69-Jähriger muss sieben Jahre und drei Monate ins Gefängnis Haftstrafe für Pirnas Pistolenräuber

Friedhelm L. hat im vergangenen Jahr für viel Verunsicherung in Pirna gesorgt. Zwischen August und Dezember überfiel er vier Geschäfte, bedrohte die Verkäuferinnen mit einer Pistole, fesselte sie mit Kabelbinder, drängte sie in die Hinterräume und plünderte dann die Kassen. Etwa 2500 Euro raubte er - hoch war die Beute nicht, die Strafe schon.

Der 69-jährige Friedhelm L. muss viele Jahre ins Gefängnis.

Quelle: Monika Löffler

Pirna. Friedhelm L. hat im vergangenen Jahr für viel Verunsicherung in Pirna gesorgt und vor allem die Händler in der Innenstadt in Angst und Schrecken versetzt. Zwischen August und Dezember überfiel er vier Geschäfte, bedrohte die Verkäuferinnen mit einer Pistole, fesselte sie mit Kabelbinder, drängte sie in die Hinterräume und plünderte dann die Kassen. Etwa 2500 Euro raubte er - hoch war die Beute nicht, die Strafe schon.

Wegen schweren Raubes, in Tateinheit mit Freiheitsberaubung, Betrug und Urkundenfälschung wurde er vom Landgericht zu einer Freiheitsstrafe von sieben Jahren und drei Monaten verurteilt – eine lange Zeit, vor allem für einen 69-Jährigen, obwohl der Angeklagte reichlich Hafterfahrung hat. Er ist Wiederholungstäter. Viele Jahre seines Lebens hat er sich mit Betrügerein und anderen Straftaten über Wasser gehalten und oft im Gefängnis gesessen - einmal elf Jahre und sechs Monate wegen schweren Raubes in München. Den Absprung aus seiner kriminellen Vergangenheit, hat er trotz aller Bemühungen nicht geschafft.

2014 kam der Nordrhein-Westfale mit seiner Frau nach Pirna.
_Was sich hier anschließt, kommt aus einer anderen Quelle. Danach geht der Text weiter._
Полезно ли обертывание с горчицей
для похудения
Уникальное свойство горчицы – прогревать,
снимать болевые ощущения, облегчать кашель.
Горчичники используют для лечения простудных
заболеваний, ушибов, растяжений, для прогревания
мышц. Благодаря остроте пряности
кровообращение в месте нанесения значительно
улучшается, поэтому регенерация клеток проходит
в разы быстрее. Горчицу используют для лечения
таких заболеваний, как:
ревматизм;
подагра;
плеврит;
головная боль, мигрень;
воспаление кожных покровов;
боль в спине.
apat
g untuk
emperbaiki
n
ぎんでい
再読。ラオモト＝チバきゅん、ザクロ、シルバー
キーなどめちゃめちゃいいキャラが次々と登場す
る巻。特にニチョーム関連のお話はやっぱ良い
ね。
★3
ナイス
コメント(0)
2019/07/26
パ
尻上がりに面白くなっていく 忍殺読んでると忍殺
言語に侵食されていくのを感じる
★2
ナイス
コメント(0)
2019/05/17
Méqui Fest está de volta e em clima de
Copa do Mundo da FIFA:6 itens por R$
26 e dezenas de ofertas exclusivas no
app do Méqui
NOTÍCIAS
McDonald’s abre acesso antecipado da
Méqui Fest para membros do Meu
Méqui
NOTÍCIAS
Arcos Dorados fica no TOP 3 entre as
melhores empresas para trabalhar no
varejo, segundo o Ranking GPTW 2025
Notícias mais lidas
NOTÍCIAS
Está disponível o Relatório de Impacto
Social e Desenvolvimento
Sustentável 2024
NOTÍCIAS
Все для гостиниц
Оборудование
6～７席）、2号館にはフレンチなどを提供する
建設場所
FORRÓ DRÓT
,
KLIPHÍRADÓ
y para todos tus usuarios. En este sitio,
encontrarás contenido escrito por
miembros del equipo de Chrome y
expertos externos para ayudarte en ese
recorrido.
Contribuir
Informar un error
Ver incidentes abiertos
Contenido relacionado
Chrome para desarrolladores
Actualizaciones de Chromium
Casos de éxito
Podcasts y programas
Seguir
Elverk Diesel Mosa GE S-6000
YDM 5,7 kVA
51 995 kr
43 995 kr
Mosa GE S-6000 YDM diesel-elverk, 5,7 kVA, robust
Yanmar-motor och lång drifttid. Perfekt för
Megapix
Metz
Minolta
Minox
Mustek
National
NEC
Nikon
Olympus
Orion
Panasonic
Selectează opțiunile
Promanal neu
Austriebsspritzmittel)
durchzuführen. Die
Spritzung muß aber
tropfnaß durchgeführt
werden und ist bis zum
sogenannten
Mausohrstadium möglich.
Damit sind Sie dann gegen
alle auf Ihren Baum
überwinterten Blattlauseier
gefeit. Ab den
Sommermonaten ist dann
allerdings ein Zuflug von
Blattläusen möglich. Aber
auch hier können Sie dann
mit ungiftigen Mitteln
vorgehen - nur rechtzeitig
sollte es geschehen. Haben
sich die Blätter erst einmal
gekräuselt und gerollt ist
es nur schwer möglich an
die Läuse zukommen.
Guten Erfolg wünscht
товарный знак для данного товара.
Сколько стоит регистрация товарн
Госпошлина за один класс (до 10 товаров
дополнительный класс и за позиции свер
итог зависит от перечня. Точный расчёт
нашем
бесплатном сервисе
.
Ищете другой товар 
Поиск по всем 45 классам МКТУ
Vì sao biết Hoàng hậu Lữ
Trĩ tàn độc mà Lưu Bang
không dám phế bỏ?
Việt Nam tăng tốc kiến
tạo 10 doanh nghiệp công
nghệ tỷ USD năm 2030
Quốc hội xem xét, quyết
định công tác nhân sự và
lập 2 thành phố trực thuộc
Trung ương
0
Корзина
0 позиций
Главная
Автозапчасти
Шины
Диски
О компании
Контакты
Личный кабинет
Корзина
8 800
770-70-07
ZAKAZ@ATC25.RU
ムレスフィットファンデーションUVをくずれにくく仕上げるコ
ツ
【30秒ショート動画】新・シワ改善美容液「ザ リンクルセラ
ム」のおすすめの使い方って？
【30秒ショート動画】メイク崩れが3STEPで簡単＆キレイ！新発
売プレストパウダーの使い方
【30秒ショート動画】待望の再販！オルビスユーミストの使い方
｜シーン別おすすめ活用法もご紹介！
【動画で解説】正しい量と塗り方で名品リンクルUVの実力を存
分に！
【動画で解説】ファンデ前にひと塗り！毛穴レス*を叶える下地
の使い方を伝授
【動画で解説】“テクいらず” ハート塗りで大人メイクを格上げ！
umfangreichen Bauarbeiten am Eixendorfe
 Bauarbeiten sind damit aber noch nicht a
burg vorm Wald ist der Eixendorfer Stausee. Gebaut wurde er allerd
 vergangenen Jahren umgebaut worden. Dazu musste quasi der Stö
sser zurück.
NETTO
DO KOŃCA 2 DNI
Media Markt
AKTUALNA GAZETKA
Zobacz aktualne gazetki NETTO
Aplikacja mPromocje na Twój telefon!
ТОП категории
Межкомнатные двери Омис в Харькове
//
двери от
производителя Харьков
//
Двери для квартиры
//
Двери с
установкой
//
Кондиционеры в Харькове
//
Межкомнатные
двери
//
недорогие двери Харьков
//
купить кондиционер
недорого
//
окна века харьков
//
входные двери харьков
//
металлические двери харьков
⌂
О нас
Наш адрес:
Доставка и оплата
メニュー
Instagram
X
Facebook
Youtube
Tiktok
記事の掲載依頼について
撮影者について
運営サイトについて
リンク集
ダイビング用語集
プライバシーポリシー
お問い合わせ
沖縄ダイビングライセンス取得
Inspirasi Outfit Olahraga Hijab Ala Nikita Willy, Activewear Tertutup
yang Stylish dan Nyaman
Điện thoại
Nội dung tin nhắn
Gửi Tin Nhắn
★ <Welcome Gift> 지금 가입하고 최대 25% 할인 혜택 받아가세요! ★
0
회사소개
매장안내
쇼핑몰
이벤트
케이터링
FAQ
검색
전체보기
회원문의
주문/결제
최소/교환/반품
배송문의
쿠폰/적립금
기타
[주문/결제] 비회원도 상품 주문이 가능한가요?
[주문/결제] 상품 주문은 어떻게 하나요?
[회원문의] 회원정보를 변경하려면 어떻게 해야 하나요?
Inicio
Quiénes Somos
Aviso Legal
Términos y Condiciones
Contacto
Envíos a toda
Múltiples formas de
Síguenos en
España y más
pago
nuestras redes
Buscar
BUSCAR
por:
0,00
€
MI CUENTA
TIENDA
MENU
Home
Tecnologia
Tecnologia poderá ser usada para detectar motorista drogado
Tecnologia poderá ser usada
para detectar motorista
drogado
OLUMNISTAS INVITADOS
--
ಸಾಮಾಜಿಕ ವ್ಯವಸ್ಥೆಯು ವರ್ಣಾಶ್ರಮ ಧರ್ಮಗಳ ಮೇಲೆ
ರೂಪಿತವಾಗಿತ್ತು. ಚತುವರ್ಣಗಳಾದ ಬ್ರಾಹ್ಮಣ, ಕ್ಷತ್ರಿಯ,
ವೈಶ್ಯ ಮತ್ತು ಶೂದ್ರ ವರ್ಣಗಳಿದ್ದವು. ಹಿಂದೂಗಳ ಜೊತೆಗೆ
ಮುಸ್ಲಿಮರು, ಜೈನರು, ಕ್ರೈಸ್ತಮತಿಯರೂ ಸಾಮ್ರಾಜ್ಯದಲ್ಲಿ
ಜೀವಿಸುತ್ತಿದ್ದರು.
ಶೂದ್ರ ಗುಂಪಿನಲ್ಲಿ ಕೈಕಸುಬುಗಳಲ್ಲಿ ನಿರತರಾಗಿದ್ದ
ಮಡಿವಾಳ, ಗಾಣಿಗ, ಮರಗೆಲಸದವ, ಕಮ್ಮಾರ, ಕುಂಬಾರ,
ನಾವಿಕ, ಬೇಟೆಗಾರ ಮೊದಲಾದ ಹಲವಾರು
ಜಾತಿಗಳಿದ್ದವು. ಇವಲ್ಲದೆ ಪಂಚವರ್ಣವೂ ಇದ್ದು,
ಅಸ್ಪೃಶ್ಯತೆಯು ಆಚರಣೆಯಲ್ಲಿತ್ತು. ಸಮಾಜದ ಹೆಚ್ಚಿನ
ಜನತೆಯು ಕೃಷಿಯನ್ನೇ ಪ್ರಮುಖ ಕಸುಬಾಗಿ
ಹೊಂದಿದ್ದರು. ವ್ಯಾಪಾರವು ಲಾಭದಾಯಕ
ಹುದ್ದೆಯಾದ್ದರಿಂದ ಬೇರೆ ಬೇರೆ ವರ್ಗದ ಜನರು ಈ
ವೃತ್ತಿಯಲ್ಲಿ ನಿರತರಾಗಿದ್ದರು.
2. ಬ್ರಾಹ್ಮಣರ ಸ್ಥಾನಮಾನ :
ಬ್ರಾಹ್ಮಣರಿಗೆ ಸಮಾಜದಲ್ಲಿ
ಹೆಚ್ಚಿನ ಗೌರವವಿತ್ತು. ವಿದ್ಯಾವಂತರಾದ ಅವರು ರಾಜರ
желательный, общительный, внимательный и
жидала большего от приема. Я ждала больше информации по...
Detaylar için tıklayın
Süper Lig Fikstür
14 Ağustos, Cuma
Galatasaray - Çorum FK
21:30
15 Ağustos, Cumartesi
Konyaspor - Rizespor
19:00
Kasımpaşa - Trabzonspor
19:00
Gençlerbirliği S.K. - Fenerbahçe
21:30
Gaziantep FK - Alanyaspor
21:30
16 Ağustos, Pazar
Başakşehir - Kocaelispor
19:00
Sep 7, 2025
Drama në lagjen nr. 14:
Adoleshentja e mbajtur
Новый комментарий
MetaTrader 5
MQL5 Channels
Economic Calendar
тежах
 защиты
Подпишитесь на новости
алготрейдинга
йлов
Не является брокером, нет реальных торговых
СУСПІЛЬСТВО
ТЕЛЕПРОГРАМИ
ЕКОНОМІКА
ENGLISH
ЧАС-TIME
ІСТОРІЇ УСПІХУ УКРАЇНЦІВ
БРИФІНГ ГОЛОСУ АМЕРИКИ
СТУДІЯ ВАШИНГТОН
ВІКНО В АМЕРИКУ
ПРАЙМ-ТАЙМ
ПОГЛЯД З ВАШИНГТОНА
Der 69-Jährige leidet an schwerer Diabetes, das Geld war knapp und so verlegte er sich wieder auf Straftaten, um seine finanzielle Situation aufzubessern. Allerdings macht da manches keinen Sinn. Unmaskiert und teilweise am hellen Tag marschierte er kurz vor Ladenschluss in Geschäfte auf der Schuh- und der Barbiergasse, der Dohnaischen und der Gartenstraße, bedrohte die Verkäuferinnen, griff in die Kassen und hinterließ Spuren. Einmal „besuchte“ er sogar eine Boutique in der Straße, in der er selbst wohnte. Er musste damit rechnen, wiedererkannt zu werden.

Seine Opfer leiden noch heute unter den Folgen der Überfälle, haben Angst allein im Laden zu sein, einige sind in Psychologischer Behandlung, eine musste ihren Beruf aufgeben. Der 69-Jährige entschuldigte sich bei den Frauen, aber nicht alle nahmen seine Entschuldigung an. Der Schock sitzt zu tief.

Friedhelm L. prellte zudem noch mehrere Vermieter der Stadt. Viermal schloss er unter dem Namen „Friedrich von Anhalt“ Mietverträge für Wohnungen in Pirna ab, zahlte aber weder Miete noch Kaution. In jedem Fall legte er bei den Vermietern gefälschte Ausweise und Rentenbescheinigungen vor.

Der Angeklagte räumte zwar alle Vorwürfe ein, erklärte auch umfangreich Details konnte oder wollte aber das Motiv für die Taten nicht nennen. „Für mich stellt sich die Frage, warum ich den Blödsinn überhaupt gemacht habe. Ich ärgere mich schwarz“, erklärte er halbherzig.

So kann man über den Grund nur spekulieren: seine Krankheit, der ständige Geldmangel, die kriselnde Ehe, eine Mischung aus allem oder wollte der 69-Jährige sogar festgenommen werden. Manchmal hatte es den Anschein. Irgendwie hat er wohl mit allem abgeschlossen. „Ich komme sowieso nicht mehr lebend aus dem Gefängnis raus.“ Zur Tatzeit stand er unter Bewährung, wird die widerrufen bleibt es nicht bei den sieben Jahren und drei Monaten.